**Work to be completed:** Of all the entries below, retype only the lines from the one with "X132589284Y-60039999D03*" through the one with "X181074046Y-60040000D03*", exactly as they appear.

**Extracted records:**
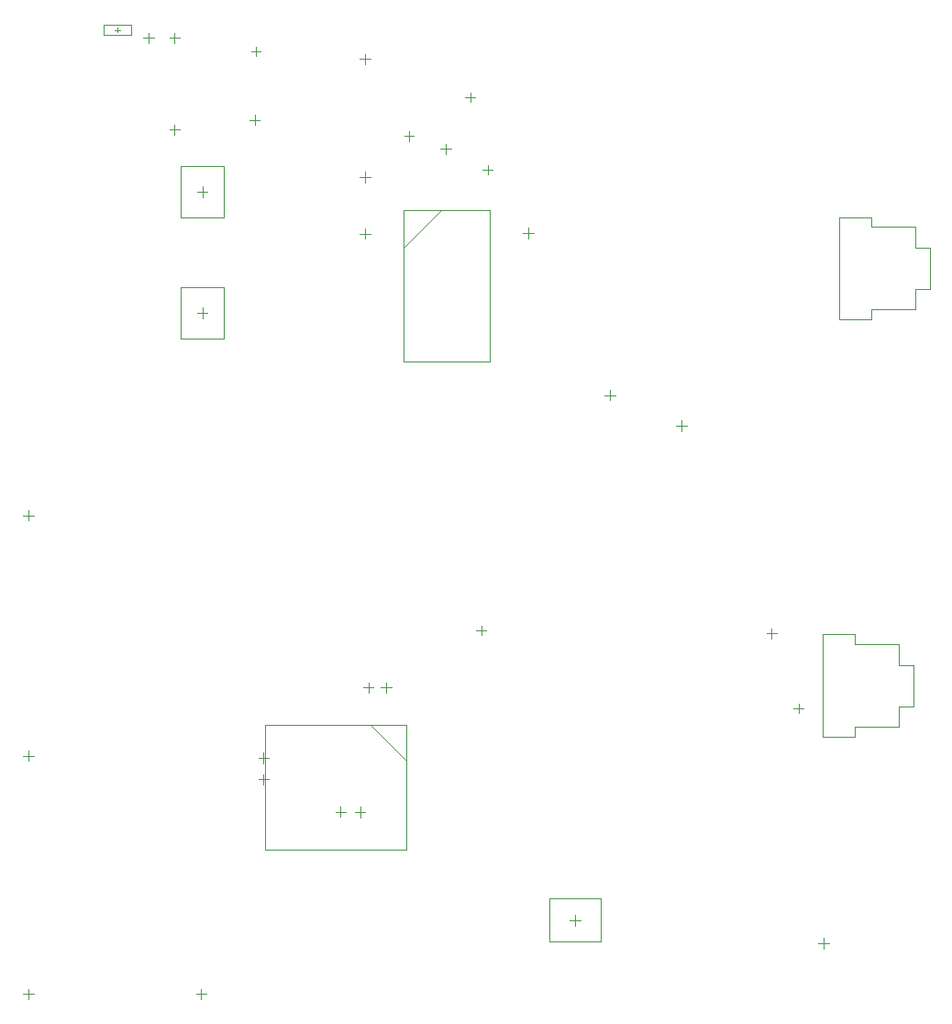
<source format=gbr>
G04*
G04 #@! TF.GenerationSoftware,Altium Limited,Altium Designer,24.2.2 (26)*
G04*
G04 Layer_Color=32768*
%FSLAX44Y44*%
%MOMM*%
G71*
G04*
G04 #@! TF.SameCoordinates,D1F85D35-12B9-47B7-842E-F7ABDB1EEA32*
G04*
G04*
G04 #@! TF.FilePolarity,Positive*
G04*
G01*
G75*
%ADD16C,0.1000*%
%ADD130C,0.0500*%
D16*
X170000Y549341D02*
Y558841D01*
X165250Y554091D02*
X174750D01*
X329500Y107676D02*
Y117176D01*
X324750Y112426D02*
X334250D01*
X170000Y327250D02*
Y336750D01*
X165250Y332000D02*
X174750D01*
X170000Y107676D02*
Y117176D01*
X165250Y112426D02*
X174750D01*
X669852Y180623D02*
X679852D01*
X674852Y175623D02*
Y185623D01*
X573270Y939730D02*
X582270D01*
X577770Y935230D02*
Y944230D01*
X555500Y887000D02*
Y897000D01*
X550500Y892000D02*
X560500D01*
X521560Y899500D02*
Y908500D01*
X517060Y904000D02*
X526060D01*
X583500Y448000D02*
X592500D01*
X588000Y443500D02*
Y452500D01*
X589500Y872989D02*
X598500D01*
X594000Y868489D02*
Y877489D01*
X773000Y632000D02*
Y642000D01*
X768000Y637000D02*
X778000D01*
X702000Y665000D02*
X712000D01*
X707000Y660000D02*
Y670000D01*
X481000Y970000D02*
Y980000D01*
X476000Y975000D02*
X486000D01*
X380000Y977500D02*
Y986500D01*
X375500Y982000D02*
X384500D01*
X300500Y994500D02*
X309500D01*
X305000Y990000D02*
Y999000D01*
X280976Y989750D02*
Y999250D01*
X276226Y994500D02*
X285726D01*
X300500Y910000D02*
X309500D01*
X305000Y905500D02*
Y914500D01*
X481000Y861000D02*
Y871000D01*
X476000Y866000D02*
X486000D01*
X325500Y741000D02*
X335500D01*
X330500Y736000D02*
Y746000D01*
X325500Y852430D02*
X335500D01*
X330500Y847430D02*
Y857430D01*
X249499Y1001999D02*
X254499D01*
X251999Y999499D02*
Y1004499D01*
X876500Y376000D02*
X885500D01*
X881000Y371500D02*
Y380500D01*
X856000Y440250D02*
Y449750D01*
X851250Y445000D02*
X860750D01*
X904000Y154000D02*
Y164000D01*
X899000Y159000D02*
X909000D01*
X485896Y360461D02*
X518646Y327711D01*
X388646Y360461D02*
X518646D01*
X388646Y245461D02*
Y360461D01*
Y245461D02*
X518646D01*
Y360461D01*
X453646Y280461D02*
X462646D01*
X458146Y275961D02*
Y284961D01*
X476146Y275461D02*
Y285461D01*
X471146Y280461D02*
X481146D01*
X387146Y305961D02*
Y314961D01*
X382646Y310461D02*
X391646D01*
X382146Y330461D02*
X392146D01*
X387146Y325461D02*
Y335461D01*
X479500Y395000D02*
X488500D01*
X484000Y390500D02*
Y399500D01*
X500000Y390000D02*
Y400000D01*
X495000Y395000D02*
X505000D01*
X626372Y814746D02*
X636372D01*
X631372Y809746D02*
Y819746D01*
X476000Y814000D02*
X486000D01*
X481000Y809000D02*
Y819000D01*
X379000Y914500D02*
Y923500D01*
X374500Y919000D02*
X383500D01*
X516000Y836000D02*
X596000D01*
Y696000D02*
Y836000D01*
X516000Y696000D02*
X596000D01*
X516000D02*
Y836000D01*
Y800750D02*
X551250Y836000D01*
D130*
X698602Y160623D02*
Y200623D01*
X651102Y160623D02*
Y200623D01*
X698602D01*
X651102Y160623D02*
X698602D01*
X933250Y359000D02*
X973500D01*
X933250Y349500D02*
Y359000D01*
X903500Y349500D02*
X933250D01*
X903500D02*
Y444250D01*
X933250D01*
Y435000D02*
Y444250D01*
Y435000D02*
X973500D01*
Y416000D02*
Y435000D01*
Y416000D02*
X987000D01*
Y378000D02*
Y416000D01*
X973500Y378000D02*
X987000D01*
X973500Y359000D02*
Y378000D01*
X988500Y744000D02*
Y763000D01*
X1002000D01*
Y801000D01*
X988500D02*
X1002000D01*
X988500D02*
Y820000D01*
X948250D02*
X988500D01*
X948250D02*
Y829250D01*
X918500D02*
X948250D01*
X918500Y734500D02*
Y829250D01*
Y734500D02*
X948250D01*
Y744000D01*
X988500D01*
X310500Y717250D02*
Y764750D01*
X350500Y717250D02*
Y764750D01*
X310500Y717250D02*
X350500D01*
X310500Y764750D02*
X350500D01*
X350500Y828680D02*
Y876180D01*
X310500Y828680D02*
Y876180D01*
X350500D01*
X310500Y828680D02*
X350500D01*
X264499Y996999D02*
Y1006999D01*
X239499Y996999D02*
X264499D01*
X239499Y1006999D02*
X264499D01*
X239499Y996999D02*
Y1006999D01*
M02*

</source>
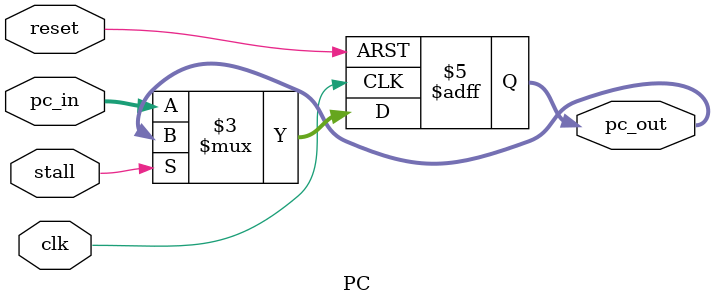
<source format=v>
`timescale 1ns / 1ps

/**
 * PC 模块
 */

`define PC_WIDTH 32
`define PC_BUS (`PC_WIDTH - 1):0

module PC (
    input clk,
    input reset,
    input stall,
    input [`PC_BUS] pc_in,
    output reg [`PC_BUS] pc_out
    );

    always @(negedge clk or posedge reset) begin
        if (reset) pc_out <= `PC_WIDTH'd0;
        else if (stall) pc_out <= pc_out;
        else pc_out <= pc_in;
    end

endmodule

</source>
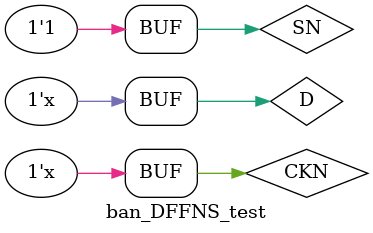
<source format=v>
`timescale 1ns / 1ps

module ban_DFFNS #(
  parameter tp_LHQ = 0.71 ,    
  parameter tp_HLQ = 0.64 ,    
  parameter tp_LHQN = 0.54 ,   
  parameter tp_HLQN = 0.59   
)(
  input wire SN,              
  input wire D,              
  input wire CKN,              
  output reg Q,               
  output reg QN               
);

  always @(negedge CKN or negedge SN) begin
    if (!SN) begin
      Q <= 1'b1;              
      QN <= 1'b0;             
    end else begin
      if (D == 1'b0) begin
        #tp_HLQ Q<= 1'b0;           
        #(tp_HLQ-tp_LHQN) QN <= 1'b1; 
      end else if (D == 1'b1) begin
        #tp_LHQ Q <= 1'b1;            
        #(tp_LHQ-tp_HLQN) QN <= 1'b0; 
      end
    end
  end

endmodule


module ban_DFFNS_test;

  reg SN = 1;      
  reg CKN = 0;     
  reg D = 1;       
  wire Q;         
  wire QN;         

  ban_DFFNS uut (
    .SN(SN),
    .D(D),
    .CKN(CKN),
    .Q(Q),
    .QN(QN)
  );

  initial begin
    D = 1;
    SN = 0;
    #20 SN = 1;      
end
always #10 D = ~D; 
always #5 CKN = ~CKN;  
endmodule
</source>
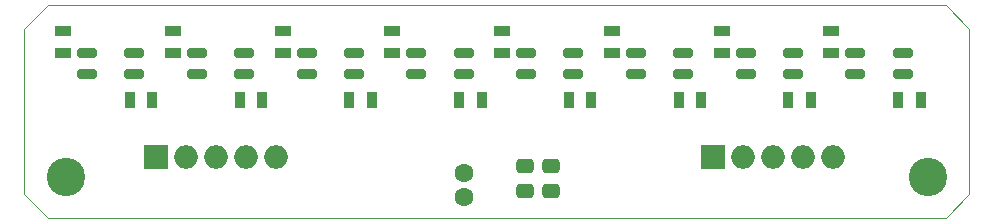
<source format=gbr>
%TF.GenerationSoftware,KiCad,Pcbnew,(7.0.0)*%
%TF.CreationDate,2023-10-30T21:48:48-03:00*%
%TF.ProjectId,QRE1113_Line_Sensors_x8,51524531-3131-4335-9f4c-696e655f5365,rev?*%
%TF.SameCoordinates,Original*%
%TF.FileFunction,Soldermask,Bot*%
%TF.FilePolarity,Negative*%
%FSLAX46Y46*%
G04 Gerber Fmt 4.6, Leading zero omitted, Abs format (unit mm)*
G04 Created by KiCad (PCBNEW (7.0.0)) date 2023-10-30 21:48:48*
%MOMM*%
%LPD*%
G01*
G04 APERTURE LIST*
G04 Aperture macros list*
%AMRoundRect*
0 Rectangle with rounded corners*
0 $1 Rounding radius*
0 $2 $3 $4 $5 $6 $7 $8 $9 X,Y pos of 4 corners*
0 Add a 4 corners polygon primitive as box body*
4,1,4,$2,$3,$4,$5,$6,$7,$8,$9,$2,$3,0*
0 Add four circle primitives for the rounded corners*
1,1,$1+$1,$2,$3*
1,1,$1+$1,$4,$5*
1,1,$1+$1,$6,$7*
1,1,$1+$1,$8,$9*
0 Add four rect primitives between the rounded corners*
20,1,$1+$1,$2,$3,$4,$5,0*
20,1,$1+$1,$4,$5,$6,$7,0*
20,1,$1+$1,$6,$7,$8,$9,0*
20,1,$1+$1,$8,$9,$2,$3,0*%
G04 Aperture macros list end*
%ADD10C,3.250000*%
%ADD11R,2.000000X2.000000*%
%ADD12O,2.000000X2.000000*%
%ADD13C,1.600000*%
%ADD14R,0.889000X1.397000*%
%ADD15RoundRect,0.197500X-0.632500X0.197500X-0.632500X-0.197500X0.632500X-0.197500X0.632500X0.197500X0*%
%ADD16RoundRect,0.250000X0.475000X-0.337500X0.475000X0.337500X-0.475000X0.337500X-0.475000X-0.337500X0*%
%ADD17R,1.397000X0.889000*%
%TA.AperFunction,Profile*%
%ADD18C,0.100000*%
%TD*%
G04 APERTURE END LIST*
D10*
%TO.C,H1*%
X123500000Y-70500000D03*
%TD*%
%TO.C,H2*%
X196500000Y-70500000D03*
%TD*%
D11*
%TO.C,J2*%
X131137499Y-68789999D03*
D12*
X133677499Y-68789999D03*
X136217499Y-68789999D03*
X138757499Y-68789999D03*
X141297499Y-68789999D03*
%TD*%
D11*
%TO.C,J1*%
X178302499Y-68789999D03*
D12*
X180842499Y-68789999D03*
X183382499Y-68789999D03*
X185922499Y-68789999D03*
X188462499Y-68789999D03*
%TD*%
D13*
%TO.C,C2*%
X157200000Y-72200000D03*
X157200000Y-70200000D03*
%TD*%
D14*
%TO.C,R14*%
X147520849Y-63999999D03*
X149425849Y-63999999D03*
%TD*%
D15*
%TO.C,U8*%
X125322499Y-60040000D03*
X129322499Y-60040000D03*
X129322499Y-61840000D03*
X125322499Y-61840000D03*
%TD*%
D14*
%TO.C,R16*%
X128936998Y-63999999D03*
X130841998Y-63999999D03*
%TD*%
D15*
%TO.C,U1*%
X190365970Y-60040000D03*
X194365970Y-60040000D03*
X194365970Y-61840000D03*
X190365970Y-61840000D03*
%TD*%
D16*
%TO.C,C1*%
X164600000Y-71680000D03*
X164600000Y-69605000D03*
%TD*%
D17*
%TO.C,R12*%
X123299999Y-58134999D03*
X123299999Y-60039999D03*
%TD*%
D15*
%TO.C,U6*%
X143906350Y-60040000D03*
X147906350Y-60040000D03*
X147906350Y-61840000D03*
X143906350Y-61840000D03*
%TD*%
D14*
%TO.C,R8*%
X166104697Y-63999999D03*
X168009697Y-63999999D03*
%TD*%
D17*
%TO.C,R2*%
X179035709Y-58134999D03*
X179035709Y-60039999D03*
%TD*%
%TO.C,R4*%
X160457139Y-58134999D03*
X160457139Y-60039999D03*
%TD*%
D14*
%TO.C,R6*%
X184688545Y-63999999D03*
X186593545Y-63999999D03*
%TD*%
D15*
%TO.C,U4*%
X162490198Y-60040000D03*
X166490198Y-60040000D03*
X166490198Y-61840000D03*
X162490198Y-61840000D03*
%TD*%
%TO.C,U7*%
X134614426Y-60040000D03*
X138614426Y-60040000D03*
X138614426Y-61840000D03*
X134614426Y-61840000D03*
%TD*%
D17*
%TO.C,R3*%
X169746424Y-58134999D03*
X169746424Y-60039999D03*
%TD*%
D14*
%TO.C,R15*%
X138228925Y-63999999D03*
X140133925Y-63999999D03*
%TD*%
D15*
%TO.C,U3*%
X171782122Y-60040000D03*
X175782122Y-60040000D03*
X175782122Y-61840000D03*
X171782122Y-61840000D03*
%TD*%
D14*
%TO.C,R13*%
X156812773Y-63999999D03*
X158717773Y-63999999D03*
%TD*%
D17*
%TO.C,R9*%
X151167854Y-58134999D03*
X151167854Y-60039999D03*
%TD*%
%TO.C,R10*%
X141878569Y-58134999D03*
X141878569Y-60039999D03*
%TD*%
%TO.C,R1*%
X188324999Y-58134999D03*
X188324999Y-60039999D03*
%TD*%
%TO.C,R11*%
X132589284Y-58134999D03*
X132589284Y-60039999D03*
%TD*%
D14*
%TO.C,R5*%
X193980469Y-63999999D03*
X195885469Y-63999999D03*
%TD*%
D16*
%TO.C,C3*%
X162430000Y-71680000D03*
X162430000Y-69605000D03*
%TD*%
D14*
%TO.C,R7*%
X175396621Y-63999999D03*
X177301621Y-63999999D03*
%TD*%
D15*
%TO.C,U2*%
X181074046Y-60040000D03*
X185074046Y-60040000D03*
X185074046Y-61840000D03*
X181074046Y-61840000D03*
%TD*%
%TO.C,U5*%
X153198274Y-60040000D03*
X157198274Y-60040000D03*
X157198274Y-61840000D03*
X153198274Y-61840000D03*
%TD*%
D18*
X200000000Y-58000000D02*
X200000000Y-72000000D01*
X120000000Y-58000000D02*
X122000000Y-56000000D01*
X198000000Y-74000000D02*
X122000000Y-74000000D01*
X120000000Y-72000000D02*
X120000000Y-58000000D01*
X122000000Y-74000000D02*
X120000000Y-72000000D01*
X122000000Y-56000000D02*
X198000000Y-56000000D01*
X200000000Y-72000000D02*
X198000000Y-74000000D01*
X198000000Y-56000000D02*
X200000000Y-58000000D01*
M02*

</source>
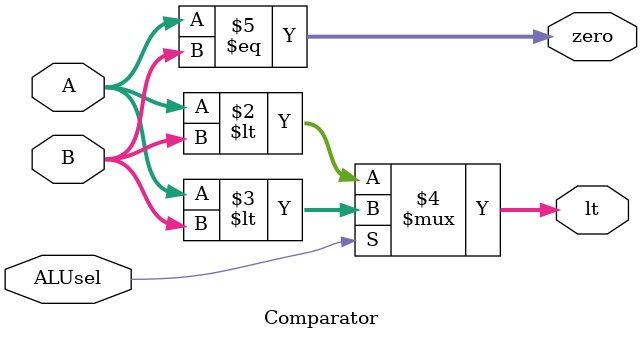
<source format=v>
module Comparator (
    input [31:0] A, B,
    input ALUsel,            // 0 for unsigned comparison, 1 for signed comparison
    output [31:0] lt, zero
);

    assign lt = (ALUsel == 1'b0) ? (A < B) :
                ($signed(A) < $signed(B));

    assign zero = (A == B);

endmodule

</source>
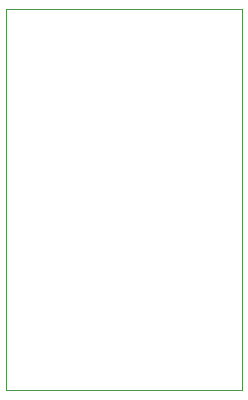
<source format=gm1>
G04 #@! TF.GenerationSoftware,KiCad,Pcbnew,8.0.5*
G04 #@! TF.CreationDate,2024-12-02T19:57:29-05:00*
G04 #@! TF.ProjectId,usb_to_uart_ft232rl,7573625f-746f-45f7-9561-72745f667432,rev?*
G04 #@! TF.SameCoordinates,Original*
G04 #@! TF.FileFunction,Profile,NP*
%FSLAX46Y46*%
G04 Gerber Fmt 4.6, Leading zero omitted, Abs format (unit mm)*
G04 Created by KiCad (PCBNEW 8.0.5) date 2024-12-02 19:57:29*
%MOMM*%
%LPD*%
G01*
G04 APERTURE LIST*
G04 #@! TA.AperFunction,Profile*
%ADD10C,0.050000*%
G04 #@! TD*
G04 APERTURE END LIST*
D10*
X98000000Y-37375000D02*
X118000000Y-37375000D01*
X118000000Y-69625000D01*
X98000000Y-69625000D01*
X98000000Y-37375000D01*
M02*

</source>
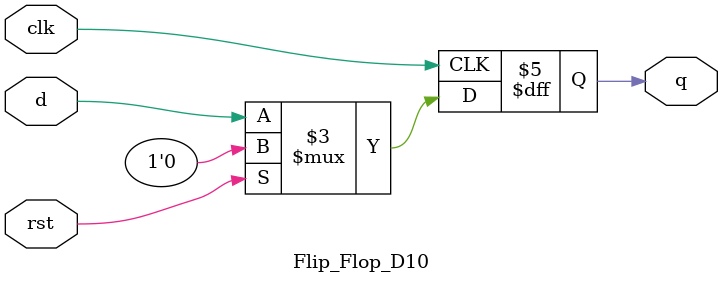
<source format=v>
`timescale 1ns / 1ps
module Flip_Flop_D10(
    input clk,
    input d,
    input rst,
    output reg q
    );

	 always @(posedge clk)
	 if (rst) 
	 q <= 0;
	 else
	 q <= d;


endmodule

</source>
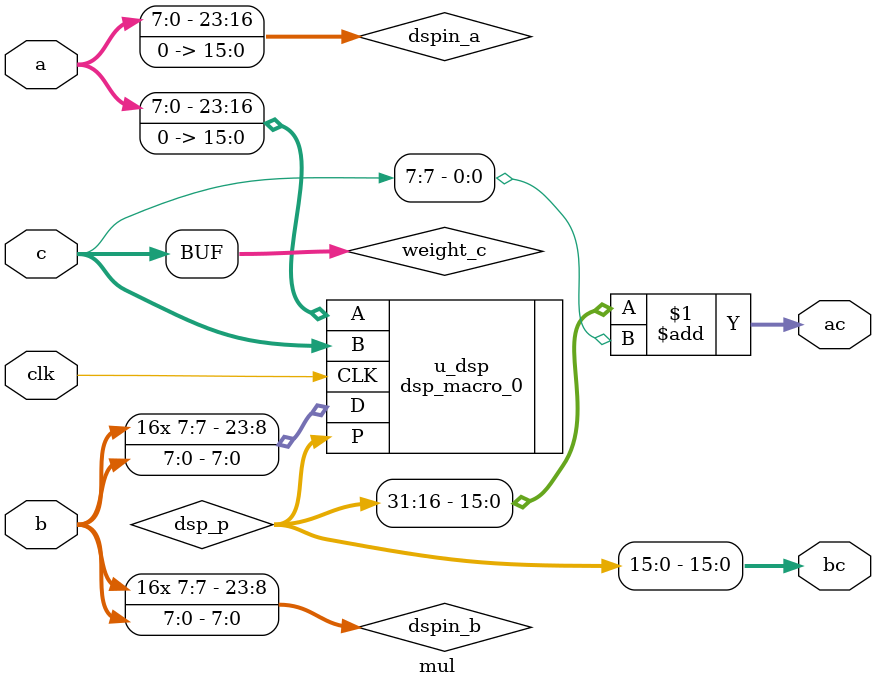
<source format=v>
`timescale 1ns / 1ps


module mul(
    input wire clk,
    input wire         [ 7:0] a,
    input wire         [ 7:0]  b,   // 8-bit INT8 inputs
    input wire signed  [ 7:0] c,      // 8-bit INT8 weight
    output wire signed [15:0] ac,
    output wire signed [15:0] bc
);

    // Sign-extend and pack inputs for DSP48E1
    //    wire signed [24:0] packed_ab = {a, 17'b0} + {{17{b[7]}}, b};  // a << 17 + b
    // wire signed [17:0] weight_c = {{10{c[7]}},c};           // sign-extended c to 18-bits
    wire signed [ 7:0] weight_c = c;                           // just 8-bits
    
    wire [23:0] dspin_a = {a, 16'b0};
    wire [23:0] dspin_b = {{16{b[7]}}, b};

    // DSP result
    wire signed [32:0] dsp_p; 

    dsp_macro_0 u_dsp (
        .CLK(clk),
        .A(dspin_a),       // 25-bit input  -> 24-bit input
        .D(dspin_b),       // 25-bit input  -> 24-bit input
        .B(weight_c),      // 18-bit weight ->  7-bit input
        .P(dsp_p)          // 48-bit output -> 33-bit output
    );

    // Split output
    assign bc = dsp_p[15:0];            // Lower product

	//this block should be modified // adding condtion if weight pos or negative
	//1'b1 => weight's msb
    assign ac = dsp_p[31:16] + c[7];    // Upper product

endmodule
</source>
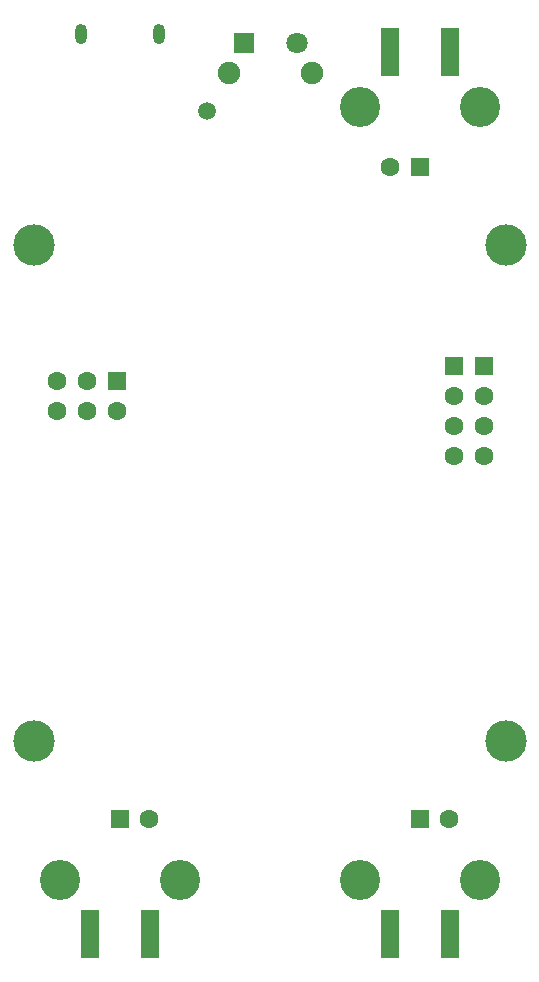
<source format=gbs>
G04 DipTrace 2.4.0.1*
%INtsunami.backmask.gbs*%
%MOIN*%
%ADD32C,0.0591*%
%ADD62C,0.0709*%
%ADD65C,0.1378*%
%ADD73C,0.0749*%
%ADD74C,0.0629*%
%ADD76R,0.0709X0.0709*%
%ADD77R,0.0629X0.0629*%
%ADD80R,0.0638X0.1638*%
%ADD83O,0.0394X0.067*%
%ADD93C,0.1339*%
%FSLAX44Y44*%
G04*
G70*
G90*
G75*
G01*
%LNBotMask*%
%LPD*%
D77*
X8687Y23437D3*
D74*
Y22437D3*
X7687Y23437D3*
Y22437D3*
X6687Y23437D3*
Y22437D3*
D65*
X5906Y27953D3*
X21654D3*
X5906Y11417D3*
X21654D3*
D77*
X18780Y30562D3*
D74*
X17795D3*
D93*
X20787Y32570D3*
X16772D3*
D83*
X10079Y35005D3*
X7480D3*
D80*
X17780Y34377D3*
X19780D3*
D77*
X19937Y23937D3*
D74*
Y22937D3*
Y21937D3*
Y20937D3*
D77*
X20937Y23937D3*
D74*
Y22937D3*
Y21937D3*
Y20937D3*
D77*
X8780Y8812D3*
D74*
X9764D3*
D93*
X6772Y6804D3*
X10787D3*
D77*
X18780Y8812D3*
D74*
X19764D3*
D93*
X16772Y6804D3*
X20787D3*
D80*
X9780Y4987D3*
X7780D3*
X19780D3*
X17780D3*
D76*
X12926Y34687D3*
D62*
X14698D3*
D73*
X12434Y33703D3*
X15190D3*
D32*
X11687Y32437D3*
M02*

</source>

**Final answer:**
X132589284Y-60039999D03*
%TD*%
D14*
%TO.C,R5*%
X193980469Y-63999999D03*
X195885469Y-63999999D03*
%TD*%
D16*
%TO.C,C3*%
X162430000Y-71680000D03*
X162430000Y-69605000D03*
%TD*%
D14*
%TO.C,R7*%
X175396621Y-63999999D03*
X177301621Y-63999999D03*
%TD*%
D15*
%TO.C,U2*%
X181074046Y-60040000D03*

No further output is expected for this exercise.